Un autre point très apprécié sur la Model Y comme sur toutes les autres Tesla, la présence d’un immense GPS offrant le choix d’une vue en mode carte ou aérienne.

Ci-haut à gauche, le mode carte et à droite la même zone en vue aérienne.

Alimenté par Google, il demeure toutefois incompréhensible de ne pas pouvoir disposer de l’option « éviter les autoroutes » que l’on peut retrouver sur tous les autres GPS.

Autre avantage, lorsqu’on programme une destination, si elle se trouve au-delà de l’autonomie du véhicule, le calcul des arrêts et du temps de recharge aux Superchargeurs Tesla sera effectué automatiquement. Il est même possible de connaitre le nombre de bornes disponibles et les services offerts à ces endroits et tout cela directement à l’écran.

Autre élément qui rend le GPS de la Tesla des plus utile, c’est le lien avec son graphique d’énergie restante, planifiée vs réelle en fonction de la distance parcourue. Ce graphique est un outil formidable que tous les VE devraient offrir pour voyager. Étonnamment précis, si vous respectez les conditions routières normales et les limitations de vitesse, cela donne une très bonne idée de la capacité du véhicule.

Dans l’exemple ci-haut, la batterie de la Model Y était à 37% au départ et prévoyait une charge restante de 18% à destination (à 100 km selon le graph). À partir du 59e km, le graph nous recommande (en jaune) de commencer à prévoir une recharge. Si le risque de manquer d’énergie est anticipé, un tronçon de la courbe apparaîtra en rouge à la suite du jaune.

Au fur et à mesure que nous progressons sur la route, la boule blanche (au km 0 présentement) trace une nouvelle courbe qui tiendra compte des écarts que nous pourrions avoir réalisé en raison de vitesse plus ou moins élevée, de vents forts ou tout autre facteur qui pourraient avoir influencé la consommation.

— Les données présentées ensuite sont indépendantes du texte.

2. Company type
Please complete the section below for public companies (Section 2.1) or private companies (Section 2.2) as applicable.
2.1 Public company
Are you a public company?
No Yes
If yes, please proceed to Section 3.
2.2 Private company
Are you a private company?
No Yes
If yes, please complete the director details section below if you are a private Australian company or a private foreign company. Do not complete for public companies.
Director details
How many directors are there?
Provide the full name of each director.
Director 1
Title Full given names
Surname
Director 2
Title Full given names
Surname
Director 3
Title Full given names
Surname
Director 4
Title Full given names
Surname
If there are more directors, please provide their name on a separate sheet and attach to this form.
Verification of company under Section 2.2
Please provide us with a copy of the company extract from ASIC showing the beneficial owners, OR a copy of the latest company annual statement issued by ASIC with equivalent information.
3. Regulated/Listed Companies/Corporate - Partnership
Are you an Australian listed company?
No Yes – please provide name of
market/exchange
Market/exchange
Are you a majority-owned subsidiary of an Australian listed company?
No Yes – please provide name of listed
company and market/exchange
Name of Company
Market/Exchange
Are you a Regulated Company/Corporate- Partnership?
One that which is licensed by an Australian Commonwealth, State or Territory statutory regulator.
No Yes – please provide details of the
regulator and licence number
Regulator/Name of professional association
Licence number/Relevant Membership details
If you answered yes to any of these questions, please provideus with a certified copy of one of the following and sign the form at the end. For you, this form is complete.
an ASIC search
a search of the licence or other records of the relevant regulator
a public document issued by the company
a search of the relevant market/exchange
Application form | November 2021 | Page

En général, l’écart n’est pas trop considérable, à moins de circonstances extrêmes.

Seul bémol, j’aurais préféré pouvoir obtenir simultanément à l’écran le GPS et le graphique comme c’est le cas des anciennes versions des Model S et X.

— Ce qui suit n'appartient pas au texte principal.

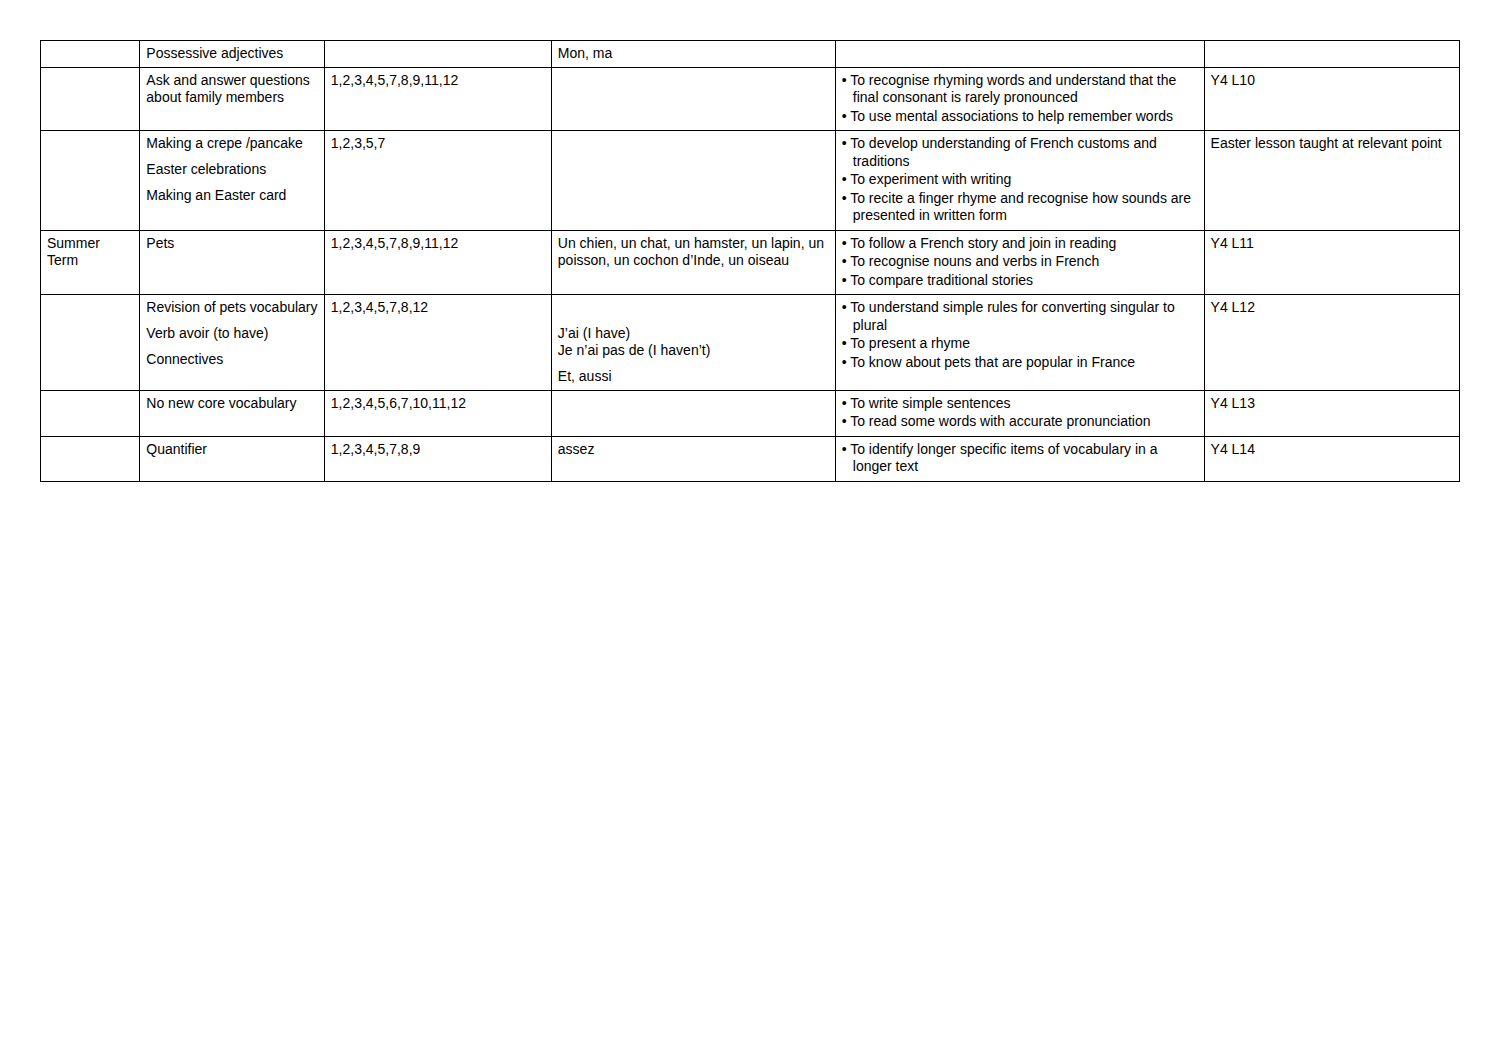| | Possessive adjectives | | Mon, ma | | |
| | Ask and answer questions about family members | 1,2,3,4,5,7,8,9,11,12 | | • To recognise rhyming words and understand that the final consonant is rarely pronounced • To use mental associations to help remember words | Y4 L10 |
| | Making a crepe /pancake Easter celebrations Making an Easter card | 1,2,3,5,7 | | • To develop understanding of French customs and traditions • To experiment with writing • To recite a finger rhyme and recognise how sounds are presented in written form | Easter lesson taught at relevant point |
| Summer Term | Pets | 1,2,3,4,5,7,8,9,11,12 | Un chien, un chat, un hamster, un lapin, un poisson, un cochon d’Inde, un oiseau | • To follow a French story and join in reading • To recognise nouns and verbs in French • To compare traditional stories | Y4 L11 |
| | Revision of pets vocabulary Verb avoir (to have) Connectives | 1,2,3,4,5,7,8,12 | J’ai (I have) Je n’ai pas de (I haven’t) Et, aussi | • To understand simple rules for converting singular to plural • To present a rhyme • To know about pets that are popular in France | Y4 L12 |
| | No new core vocabulary | 1,2,3,4,5,6,7,10,11,12 | | • To write simple sentences • To read some words with accurate pronunciation | Y4 L13 |
| | Quantifier | 1,2,3,4,5,7,8,9 | assez | • To identify longer specific items of vocabulary in a longer text | Y4 L14 |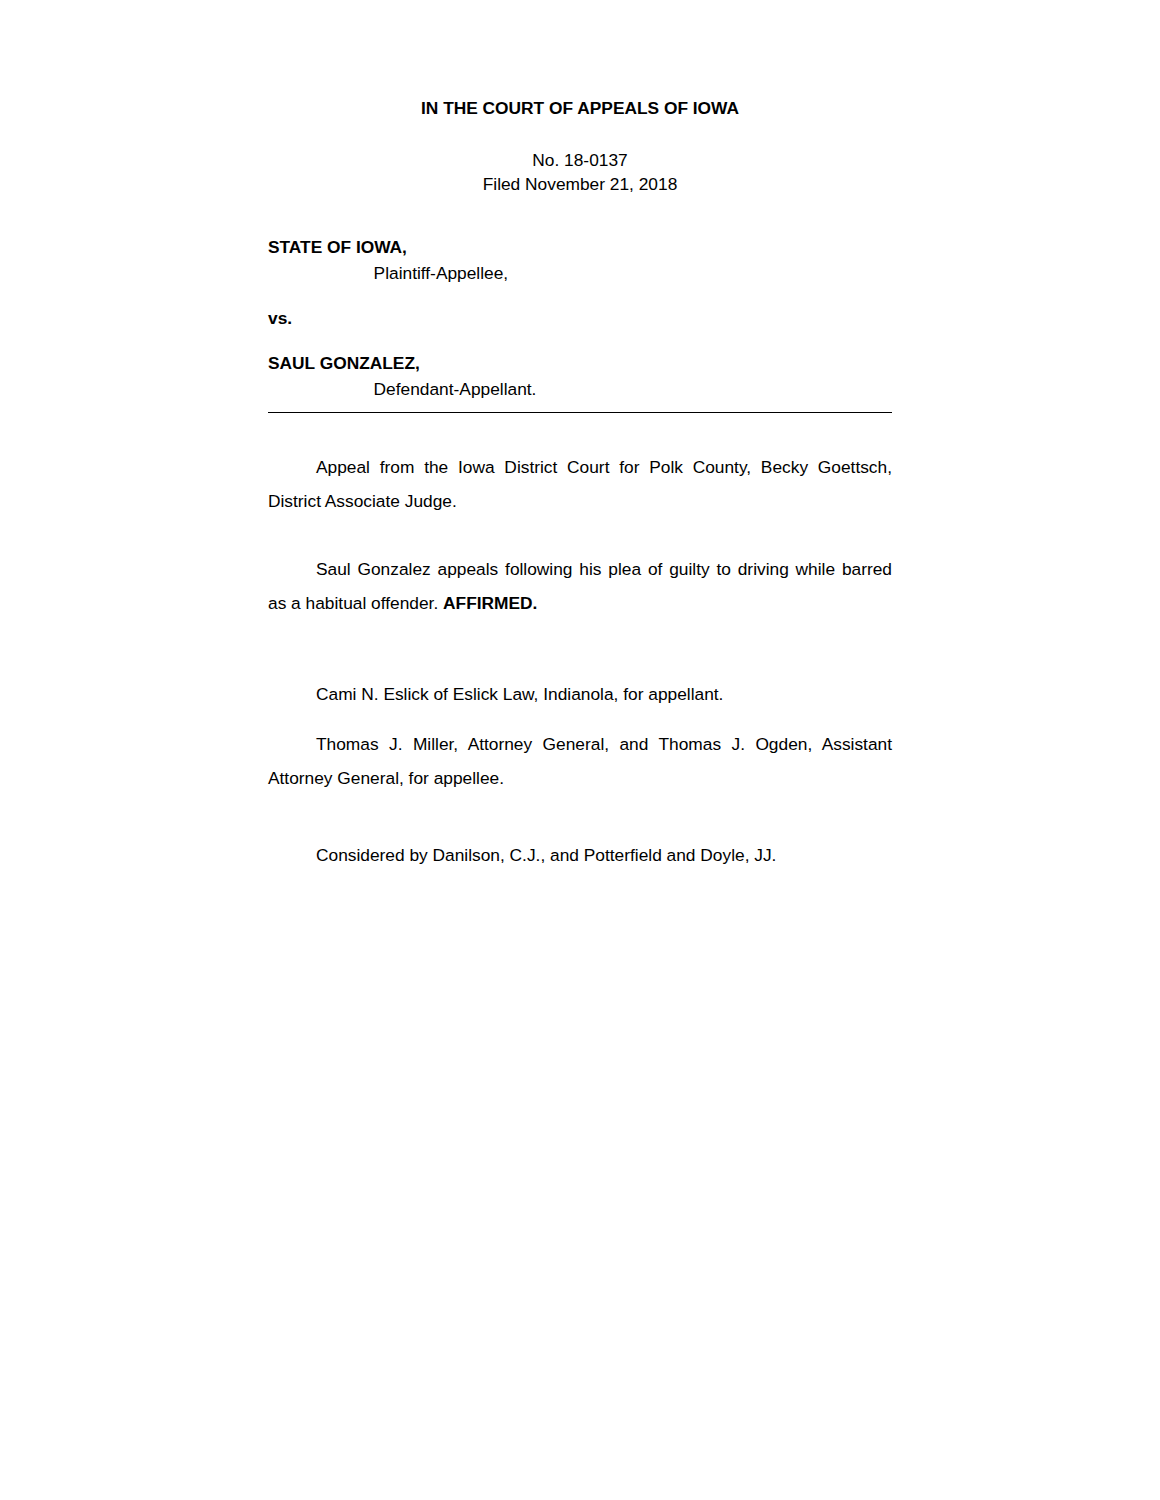IN THE COURT OF APPEALS OF IOWA
No. 18-0137
Filed November 21, 2018
STATE OF IOWA,
Plaintiff-Appellee,
vs.
SAUL GONZALEZ,
Defendant-Appellant.
Appeal from the Iowa District Court for Polk County, Becky Goettsch, District Associate Judge.
Saul Gonzalez appeals following his plea of guilty to driving while barred as a habitual offender. AFFIRMED.
Cami N. Eslick of Eslick Law, Indianola, for appellant.
Thomas J. Miller, Attorney General, and Thomas J. Ogden, Assistant Attorney General, for appellee.
Considered by Danilson, C.J., and Potterfield and Doyle, JJ.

Plutôt décevant que Tesla s’éloigne de la configuration originale qui regroupait l’information principale derrière le volant et offrait un immense écran vertical pour les applications.

Cette configuration offrait une information plus complète, réduisait le besoin de naviguer dans des menus et permettait plus de possibilités.

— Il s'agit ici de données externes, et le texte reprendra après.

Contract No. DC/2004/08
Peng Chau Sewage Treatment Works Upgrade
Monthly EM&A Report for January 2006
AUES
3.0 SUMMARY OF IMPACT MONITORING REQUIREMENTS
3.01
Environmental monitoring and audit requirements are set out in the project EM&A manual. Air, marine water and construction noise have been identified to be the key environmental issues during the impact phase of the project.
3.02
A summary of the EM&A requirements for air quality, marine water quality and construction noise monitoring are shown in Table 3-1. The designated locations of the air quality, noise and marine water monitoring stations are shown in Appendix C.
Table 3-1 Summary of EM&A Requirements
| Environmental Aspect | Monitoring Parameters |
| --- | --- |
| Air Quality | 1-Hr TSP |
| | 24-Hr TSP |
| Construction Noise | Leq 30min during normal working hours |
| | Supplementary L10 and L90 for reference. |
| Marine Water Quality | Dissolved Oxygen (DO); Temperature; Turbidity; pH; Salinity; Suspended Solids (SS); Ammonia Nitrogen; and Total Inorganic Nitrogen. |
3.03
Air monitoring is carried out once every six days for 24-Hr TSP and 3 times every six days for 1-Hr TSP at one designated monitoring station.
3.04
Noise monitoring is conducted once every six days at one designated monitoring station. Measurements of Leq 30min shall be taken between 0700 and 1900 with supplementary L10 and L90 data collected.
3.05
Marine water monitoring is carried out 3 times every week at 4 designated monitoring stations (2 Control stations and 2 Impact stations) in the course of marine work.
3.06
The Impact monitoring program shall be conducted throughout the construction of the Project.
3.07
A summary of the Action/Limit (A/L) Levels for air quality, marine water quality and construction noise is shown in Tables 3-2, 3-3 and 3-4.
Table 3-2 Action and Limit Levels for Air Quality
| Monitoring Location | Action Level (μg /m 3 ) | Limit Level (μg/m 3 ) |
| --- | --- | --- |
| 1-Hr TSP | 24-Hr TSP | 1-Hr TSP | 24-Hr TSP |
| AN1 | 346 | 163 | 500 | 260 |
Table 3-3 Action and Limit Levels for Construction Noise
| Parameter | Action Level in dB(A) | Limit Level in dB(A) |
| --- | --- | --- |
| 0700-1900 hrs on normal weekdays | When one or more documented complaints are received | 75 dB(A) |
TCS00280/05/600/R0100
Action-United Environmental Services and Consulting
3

(sur la photo, l’écran de la Model X 2018 avec son GPS et graph en simultanés)

Les recharges

Superchargeurs

L’avantage indéniable de la Model Y, comme toutes les autres Tesla, c’est l’accès au très vaste réseau de recharge rapide Tesla réparti sur plus de 2,500 emplacements et totalisant plus de 25,000 Superchargeurs.

Puisque les Superchargeurs Tesla n’ont aucun système d’affichage, toute l’information de recharge en temps réel se retrouve sur l’écran central, ce qui comprend également la facturation.

BRCC

En plus d’avoir accès à son propre réseau des Superchargeurs Tesla, la Model Y s’accommode très bien du réseau de recharge publique, moyennant un adaptateur pour la norme CHAdeMO.

Vendu au prix de $530 par Tesla, il est possible pour les membres du Club Tesla Québec d’emprunter cet adaptateur gratuitement.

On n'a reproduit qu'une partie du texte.